C’est le moment d’y aller à condition de se faire accompagner
« Le continent n’est pas réservé aux grandes entreprises, il y a de la place pour les PME et ETI à condition de se faire accompagner et malgré les tensions sociales et politiques », selon Pedro Novo, directeur exécutif en charge de l’export de Bpifrance.
La contestation sociale qui a embrasé la Colombie et sa violente répression rappellent à qui l’aurait oublié que l’Amérique latine s’est enfoncée dans la pauvreté qui touche 33,7 % de sa population et enregistre son niveau le plus élevé depuis 12 ans selon l’ONU. Une situation difficilement tenable sur les plan social et économique.

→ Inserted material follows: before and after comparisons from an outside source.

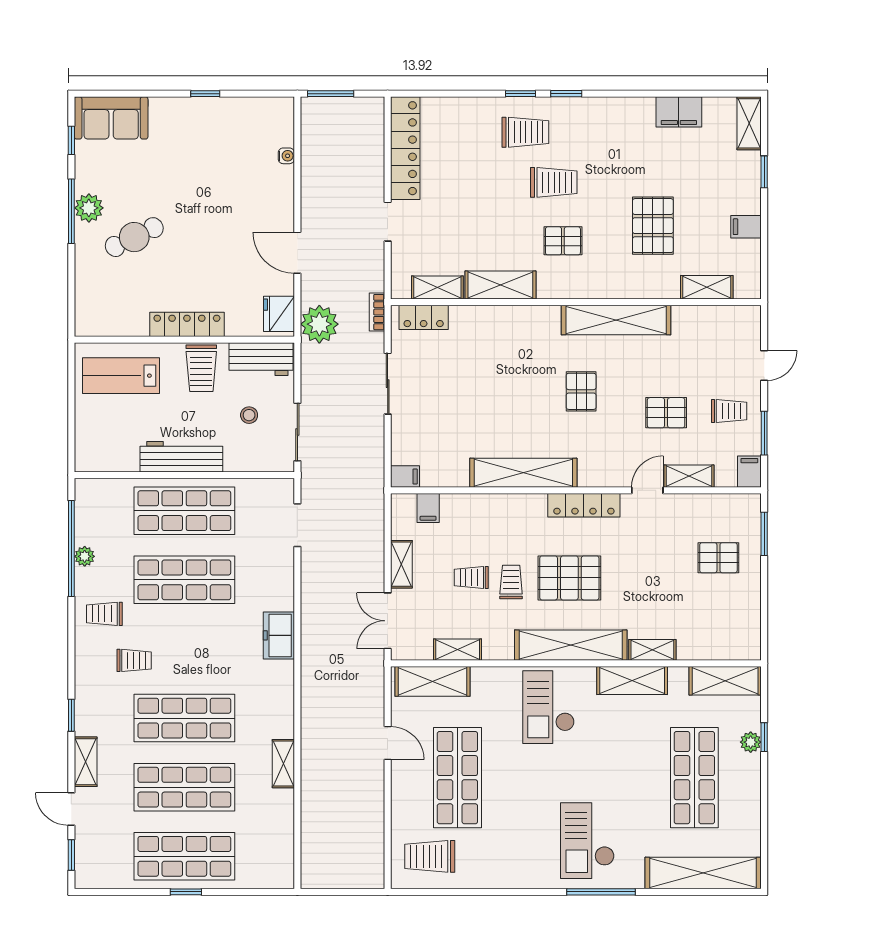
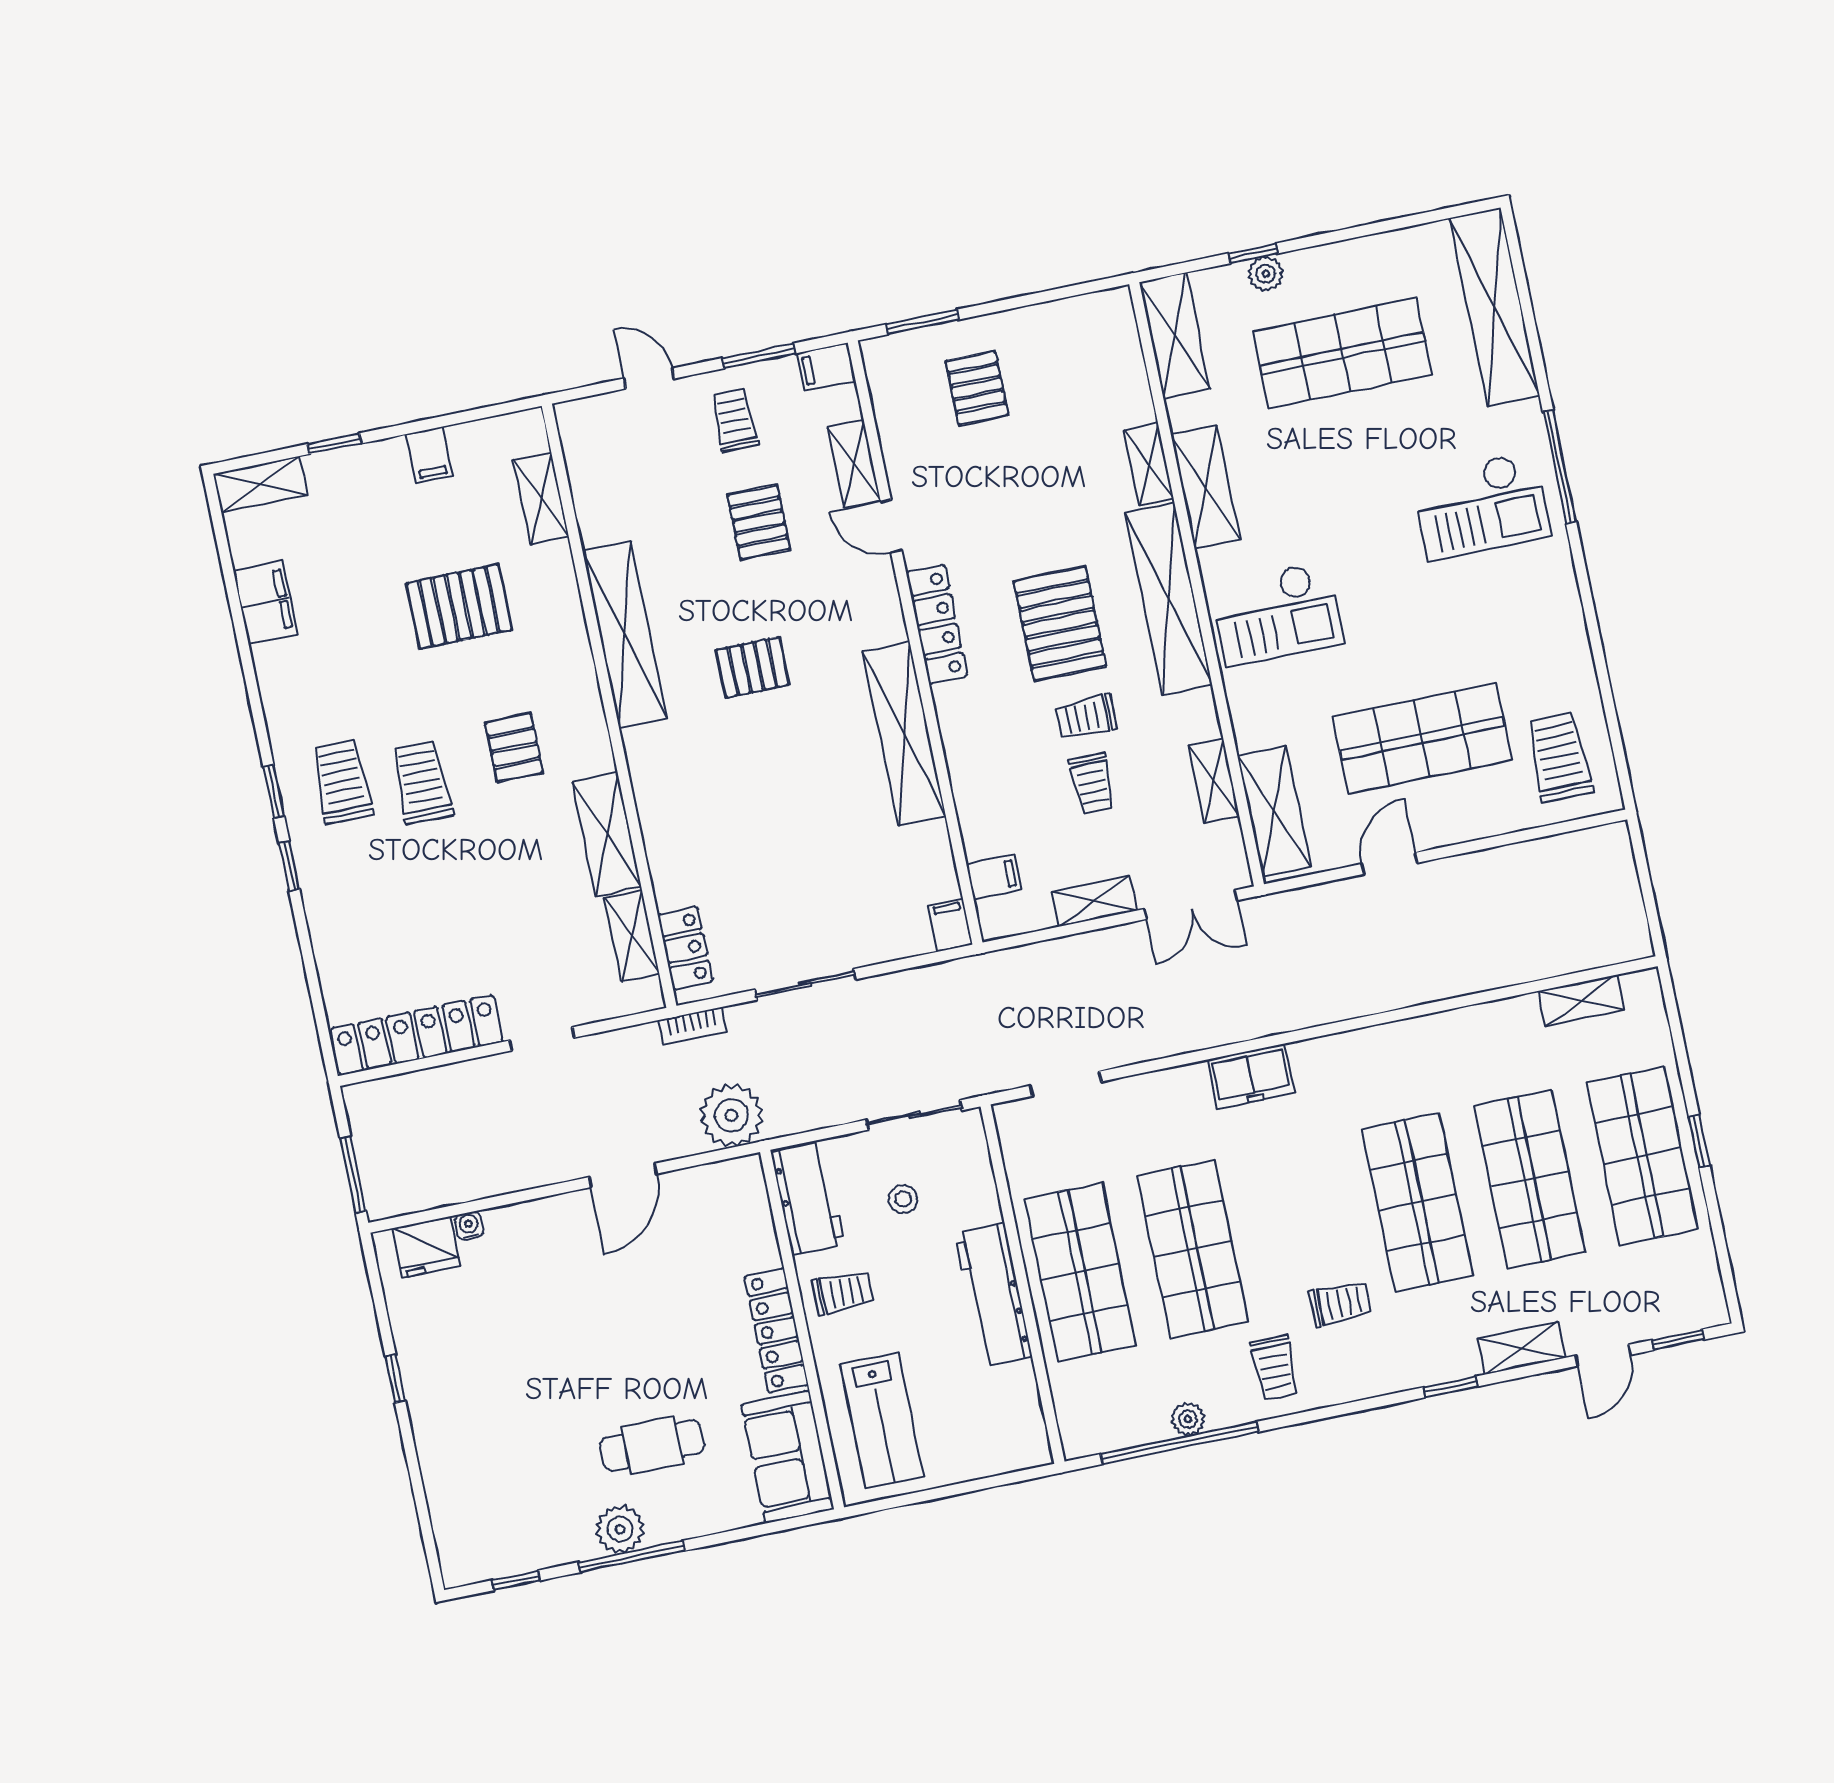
sofa: (111, 118) -> (787, 1457), moved, turned 180
trolley: (525, 132) -> (342, 782), moved
cafe table: (134, 237) -> (652, 1446), turned -64
fridge: (279, 314) -> (426, 1247), moved
trolley: (201, 368) -> (843, 1293), width x0.73, depth x0.72
trolley: (134, 660) -> (1341, 1303), turned 90
shelving: (283, 764) -> (1581, 1000), moved
trolley: (430, 856) -> (1559, 757), turned 180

Cependant, le besoin d’investissements privés, l’effet d’entrainement du plan de relance américain et le repli des investisseurs chinois va ouvrir des portes estime Pedro Novo. Et selon lui, les entreprises peuvent s’appuyer sur des aides substantielles pour réduire les risques. « Bpifrance est présent sur place à Mexico depuis 2 ans avec la Team France Export et propose des crédits exports et des assurances prospection. Ces dernières, dans le cadre du plan de relance export sont dotées d’1 milliard d’euros rien que pour l’Amérique latine. C’est le moment d’y aller, il n’y a jamais eu autant de moyens mis à disposition des entreprises pour prospecter et s’implanter sur ces marchés ».
L’organisateur, Business France, a annoncé que 1100 participants des deux côtés de l’Atlantique avaient été recensés lors des deux journées de webinaires et rencontres BtoB. Un début prometteur.